A new poll suggests appetite for a divorce from the monarchy is on the rise. But before we move to a referendum, there are a few things to get in place first, write Lewis Holden.
Two months ago the result of Britain’s EU referendum was fresh and I wrote that despite Britain’s apparent move away from Europe, the sentiment behind having a New Zealander as head of state hasn’t gone away.
It turns out I was wrong – in fact, Brexit and the failure of the flag referendum seem to have lit the fire. The latest poll by David Farrar’s Curia Market Research for New Zealand Republic has found that when asked what their preference was for New Zealand’s next head of state, only 34% of the 1,000 respondents wanted the next British monarch. It found 44% wanted a directly elected head of state and 15% wanted a New Zealander chosen by a two-thirds majority in parliament.
In total 59% of respondents support change. This is a 12% increase since last year’s poll asking the same question. Since then we have seen two royal visits, the Queen’s 90th, the Brexit vote, the flag debate, the Rugby World Cup and the Olympics. In the past fortnight outgoing Governor-General Sir Jerry Mateparae made it clear that he too thought it was inevitable that New Zealand will become a republic.
Of course it’s too early to say there’s a trend of majority support for change. This may be a rogue poll. But the numbers do seem to be heading that way. The Queen’s 90th has also reminded us that the popular monarch isn’t going to be on the throne forever. And that means we’re heading towards another referendum campaign. Think of the twists and turns of the flag referendum with all the criticisms of the process. But worse.
And if the Australian republic referendum and our own flag debate are anything to go by, without an absolutely overwhelming majority for an alternative, change won’t succeed. We should get used to singing God Save the King to Charles III and Queen Camilla. A bleak analysis, but looking deeper into the numbers it’s possible.
While direct election of a titular head of state works for fellow Westminster systems such as the Republic of Ireland, for it to succeed at a referendum New Zealanders will have to get past their dislike of politicians. The President of Ireland is more often than not a former politician. Beloved, sure – and arguably just like our Governor-General. Yet one of the great ironies of the Australian republic referendum was that while the public rejected a head of state chosen by parliament, voters clearly didn’t want a politician as head of state, which is a likely outcome from directly electing the role.
So, much like the flag debate, we have to get the process right to begin with and set the framework from the get go.
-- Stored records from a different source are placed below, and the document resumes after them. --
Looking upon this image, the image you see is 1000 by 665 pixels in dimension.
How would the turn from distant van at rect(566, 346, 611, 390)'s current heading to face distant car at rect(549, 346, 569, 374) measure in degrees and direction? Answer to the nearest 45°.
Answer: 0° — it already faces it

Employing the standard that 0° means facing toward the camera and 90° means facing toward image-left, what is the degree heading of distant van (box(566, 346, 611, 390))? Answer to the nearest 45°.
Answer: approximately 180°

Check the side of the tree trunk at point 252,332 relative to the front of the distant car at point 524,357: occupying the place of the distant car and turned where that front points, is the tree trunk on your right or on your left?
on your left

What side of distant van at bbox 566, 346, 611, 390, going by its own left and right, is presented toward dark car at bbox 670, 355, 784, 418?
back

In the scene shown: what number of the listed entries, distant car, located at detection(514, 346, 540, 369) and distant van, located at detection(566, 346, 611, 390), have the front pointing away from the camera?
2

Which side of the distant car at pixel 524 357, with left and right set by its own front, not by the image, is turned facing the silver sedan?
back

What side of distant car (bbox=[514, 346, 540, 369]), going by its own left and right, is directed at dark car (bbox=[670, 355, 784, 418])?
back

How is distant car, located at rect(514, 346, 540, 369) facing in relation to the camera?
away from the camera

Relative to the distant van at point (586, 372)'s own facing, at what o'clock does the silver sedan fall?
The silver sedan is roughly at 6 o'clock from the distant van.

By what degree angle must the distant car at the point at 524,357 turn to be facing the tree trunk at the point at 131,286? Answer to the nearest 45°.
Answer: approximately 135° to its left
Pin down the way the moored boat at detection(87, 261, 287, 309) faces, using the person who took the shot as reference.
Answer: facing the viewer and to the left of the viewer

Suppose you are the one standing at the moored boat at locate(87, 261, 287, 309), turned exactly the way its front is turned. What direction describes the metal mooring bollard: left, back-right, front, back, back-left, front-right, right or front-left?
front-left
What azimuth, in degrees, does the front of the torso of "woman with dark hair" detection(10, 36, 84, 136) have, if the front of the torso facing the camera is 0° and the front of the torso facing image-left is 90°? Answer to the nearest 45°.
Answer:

If we want to go down the parliamentary election path, we could simply start choosing the Governor-General by a two-thirds majority. That would put in place a process to choose our actual head of State in future and mean any future referendum would simply carry that process over. If we wanted to go down the direct election path, that could be achieved at a later date, probably if we adopted an entrenched constitution (interestingly, this is pretty much what Ireland did).
Or, if we are committed to direct election, we clarify the powers of the Governor-General in law. This will involve a lot of legal wrangling, but is necessary if we have someone who potentially could claim their popular mandate overrides established constitutional conventions. We could also do as many other countries have done and ban sitting members of parliament, or even former members of parliament, from being head of state. That would have the advantage of preventing another Keith Holyoake type scenario, where a sitting Cabinet minister was promoted to Government House.
These sorts of minor changes become imperative as the head of state debate heats up. As we all learned from the flag debate, even if you’re not in favour of change, it’s more important that we do it right the first time rather than having to repeat the process ad nausea.
Lewis Holden is a former National candidate for Rimutaka, a former chair of New Zealand Republic, and current chair of Change the NZ Flag.